— TESTO ESTRATTO —
Cass. pen. Sez. III, Sent., (ud. 03-05-2011) 08-06-2011, n. 23082 Violenza sessuale

Sentenza scelta dal dott. Domenico Cirasole direttore del sito giuridico http://www.gadit.it/

Svolgimento del processo

Con sentenza del 30 settembre 2009, la Corte d’Appello di Trento, respingendo gli appelli dell’imputato e del pubblico ministero, ha confermato la sentenza del Tribunale di Trento, emessa a seguito di giudizio abbreviato il 21 maggio 2008, con la quale l’imputato era stato condannato per il reato di cui all’art. 609-bis c.p., perchè, con violenza e comunque approfittando delle condizioni di inferiorità fisica, costringeva B.V., di anni 9, a subire atti sessuali: precisamente, avvicinandosi alla minore da dietro mentre questa si trovava sull’altalena in un parco giochi, spingendola e facendola cadere a terra e toccandola ripetutamente sul sedere, il pube, i genitali.

— DATI FORNITI —
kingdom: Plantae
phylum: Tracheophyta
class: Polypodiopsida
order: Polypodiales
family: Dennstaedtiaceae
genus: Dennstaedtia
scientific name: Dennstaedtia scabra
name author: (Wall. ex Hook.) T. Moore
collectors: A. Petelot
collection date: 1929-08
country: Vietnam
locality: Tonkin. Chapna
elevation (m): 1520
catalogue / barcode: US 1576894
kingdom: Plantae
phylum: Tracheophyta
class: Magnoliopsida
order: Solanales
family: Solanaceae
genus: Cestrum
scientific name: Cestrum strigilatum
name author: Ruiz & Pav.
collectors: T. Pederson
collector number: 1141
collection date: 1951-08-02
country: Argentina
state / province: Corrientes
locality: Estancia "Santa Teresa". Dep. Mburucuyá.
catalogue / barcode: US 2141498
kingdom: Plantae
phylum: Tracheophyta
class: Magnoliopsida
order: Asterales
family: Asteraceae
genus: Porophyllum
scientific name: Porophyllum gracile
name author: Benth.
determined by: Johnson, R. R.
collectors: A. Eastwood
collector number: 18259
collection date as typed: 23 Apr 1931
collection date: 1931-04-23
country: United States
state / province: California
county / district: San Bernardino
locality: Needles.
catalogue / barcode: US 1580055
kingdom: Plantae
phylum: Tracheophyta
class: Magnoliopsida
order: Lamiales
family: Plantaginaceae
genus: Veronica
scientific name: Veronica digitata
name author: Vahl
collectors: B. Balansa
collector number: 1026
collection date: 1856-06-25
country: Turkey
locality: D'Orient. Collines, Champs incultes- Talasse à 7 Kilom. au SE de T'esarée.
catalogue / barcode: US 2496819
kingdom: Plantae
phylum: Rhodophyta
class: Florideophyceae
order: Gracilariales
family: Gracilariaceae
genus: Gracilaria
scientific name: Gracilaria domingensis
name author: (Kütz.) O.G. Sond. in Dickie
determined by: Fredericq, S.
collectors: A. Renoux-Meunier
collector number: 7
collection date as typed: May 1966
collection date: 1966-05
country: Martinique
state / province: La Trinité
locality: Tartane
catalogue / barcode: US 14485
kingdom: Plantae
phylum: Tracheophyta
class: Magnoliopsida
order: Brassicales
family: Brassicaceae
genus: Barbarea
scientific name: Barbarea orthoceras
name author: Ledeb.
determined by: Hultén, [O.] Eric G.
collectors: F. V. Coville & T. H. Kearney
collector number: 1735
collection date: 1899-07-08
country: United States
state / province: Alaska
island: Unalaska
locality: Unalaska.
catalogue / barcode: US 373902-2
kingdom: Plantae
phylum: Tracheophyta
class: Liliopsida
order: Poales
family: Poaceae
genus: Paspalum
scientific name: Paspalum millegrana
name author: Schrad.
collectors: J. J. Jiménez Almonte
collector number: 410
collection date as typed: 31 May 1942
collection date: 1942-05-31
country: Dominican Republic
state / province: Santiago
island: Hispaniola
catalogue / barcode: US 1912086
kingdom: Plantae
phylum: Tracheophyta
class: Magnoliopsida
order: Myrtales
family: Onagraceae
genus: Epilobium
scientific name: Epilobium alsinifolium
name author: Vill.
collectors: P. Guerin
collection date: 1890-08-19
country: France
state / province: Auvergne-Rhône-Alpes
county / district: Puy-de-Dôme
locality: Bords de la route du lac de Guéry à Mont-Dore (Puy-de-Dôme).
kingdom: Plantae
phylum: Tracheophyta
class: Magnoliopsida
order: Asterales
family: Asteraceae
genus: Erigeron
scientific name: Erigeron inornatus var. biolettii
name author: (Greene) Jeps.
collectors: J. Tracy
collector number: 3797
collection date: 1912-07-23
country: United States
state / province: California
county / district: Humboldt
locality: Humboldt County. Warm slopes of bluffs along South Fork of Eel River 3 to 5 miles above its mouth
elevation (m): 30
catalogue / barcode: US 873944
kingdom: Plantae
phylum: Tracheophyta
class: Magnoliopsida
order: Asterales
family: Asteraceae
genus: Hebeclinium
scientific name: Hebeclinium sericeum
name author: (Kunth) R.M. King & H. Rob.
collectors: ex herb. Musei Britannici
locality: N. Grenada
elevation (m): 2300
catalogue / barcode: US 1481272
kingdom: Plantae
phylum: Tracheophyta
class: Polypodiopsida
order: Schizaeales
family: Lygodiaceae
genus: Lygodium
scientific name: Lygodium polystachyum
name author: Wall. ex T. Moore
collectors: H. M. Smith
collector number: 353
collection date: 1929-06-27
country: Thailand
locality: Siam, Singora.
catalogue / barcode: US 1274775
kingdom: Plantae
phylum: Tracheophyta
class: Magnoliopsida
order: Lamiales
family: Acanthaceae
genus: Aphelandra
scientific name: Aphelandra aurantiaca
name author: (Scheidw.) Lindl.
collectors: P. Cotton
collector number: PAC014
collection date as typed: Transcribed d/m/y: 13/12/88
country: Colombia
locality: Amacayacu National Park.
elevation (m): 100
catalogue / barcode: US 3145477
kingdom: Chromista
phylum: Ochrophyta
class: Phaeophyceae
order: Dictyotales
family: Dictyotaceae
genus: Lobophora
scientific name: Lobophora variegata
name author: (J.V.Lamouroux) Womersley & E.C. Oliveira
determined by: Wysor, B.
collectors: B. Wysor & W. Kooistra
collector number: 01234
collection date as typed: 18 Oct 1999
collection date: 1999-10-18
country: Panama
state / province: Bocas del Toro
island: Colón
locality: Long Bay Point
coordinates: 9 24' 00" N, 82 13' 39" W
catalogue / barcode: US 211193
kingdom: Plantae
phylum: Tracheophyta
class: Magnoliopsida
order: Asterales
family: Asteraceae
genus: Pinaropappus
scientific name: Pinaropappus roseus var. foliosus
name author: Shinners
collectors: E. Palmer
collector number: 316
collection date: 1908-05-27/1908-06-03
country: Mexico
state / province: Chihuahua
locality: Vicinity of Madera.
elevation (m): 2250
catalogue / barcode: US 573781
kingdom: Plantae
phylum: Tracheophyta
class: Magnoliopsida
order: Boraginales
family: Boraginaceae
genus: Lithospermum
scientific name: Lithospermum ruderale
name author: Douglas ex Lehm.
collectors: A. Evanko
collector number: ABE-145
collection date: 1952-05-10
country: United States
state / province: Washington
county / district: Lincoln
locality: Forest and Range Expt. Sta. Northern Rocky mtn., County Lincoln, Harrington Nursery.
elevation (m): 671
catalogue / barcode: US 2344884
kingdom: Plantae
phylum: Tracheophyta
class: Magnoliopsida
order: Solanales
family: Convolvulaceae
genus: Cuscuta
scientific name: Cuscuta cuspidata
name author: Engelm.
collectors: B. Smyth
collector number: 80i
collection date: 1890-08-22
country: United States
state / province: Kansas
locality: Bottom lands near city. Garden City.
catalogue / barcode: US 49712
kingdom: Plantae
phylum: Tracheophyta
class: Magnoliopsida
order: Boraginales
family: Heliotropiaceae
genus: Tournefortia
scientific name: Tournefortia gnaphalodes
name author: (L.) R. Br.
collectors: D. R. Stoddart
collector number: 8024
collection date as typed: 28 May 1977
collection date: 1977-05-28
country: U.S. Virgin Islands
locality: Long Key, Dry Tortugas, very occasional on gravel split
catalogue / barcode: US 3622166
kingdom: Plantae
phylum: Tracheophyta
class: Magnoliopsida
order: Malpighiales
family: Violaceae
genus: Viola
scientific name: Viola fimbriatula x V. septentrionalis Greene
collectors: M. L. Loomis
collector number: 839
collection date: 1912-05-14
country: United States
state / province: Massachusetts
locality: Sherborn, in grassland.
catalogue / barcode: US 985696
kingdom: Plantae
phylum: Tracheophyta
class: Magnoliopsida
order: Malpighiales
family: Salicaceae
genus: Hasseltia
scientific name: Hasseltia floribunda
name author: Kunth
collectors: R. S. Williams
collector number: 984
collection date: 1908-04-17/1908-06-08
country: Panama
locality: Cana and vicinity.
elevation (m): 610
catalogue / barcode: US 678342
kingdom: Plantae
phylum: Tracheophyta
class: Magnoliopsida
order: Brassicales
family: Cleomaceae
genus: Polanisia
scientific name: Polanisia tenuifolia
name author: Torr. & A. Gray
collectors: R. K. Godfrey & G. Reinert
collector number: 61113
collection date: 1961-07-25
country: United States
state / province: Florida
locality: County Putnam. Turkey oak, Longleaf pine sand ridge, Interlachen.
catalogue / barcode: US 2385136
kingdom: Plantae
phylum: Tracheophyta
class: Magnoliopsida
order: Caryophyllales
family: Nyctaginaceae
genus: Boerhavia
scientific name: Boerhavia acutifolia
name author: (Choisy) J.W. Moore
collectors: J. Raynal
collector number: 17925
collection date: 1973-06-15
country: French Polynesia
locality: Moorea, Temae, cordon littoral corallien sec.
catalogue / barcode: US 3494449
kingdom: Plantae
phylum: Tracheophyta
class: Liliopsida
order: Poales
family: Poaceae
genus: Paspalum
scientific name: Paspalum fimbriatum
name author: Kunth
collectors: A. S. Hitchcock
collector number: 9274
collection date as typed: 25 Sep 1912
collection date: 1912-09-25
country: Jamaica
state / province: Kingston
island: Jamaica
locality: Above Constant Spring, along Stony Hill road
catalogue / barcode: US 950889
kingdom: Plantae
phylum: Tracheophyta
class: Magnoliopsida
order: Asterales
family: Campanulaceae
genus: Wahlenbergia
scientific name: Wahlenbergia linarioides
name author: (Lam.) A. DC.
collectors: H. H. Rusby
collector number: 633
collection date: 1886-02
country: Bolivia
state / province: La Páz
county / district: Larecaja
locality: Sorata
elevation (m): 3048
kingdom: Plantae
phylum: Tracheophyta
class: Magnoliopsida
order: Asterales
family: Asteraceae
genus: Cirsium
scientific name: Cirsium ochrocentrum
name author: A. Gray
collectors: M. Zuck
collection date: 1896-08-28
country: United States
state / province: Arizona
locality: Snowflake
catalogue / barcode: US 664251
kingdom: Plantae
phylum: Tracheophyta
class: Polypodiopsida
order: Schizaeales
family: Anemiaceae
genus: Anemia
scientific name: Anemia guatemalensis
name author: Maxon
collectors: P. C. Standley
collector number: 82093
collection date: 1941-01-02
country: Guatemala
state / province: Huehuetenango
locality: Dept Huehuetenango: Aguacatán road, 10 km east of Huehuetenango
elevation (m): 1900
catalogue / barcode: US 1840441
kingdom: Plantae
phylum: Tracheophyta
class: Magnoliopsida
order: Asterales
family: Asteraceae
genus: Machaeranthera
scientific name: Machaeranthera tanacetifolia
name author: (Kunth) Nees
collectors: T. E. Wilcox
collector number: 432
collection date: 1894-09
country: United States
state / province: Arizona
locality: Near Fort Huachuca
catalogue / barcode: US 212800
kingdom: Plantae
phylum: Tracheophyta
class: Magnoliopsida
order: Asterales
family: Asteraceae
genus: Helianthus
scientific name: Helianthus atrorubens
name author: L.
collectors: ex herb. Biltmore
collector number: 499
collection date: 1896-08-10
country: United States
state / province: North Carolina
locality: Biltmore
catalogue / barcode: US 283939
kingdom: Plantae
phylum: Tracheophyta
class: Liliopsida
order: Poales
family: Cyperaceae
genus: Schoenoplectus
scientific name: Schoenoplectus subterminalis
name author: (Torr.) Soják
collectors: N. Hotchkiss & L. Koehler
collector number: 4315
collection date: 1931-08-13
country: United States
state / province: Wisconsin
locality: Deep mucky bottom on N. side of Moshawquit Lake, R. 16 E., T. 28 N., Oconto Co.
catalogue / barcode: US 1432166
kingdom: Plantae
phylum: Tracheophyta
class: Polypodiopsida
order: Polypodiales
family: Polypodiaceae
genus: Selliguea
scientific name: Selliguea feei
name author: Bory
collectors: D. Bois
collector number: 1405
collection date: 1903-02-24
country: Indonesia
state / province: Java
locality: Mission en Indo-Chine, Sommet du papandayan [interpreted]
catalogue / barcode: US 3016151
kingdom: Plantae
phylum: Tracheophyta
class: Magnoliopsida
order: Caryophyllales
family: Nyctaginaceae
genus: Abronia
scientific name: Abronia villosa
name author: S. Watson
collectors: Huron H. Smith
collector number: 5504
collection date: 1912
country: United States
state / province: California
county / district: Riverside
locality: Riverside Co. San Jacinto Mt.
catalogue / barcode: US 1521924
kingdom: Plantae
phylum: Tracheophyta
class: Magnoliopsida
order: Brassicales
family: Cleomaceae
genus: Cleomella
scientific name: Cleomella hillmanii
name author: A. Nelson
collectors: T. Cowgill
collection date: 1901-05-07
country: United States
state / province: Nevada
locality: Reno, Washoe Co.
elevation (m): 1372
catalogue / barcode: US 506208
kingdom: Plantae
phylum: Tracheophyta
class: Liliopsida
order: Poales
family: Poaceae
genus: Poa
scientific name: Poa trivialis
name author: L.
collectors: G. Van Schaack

— BREVE QUESITO 1 —
Nella sentenza sulla violenza sessuale, per quale ragione il Tribunale di Trento aveva condannato l'imputato per il reato di cui all'art. 609-bis c.p.? Rispondi in non più di tre frasi.
— BREVE QUESITO 2 —
Prosegui la sentenza sulla violenza sessuale partendo dalla frase successiva all'ultima riportata.

— ESITO ESERCIZIO 1 —
L'imputato era stato condannato perché, con violenza e approfittando delle condizioni di inferiorità fisica, aveva costretto B.V., di anni 9, a subire atti sessuali. Si era avvicinato alla minore da dietro mentre era sull'altalena in un parco giochi. L'aveva spinta facendola cadere a terra e l'aveva toccata ripetutamente.

— ESITO ESERCIZIO 2 —
Avverso tale decisione l’imputato ha proposto ricorso per cassazione, chiedendo l’annullamento della sentenza impugnata e, in particolare, lamentando: 1) la contraddittorietà della motivazione circa la responsabilità penale, perchè l’unica prova a suo carico sarebbero le dichiarazioni della minore, da ritenersi inattendibile;

dichiarazioni rese in incidente probatorio che, per problemi tecnici, non sono state registrate, ma solo verbalizzate in forma riassuntiva;

2) la carenza di motivazione quanto alla sussistenza dei profili soggettivi e oggettivi del reato, sul rilievo che il comportamento asseritamele tenuto dall’imputato non sarebbe sussumibile nella fattispecie astratta, anche perchè non sarebbe configurabile l’elemento soggettivo.
Motivi della decisione

1. – Il ricorso è infondato.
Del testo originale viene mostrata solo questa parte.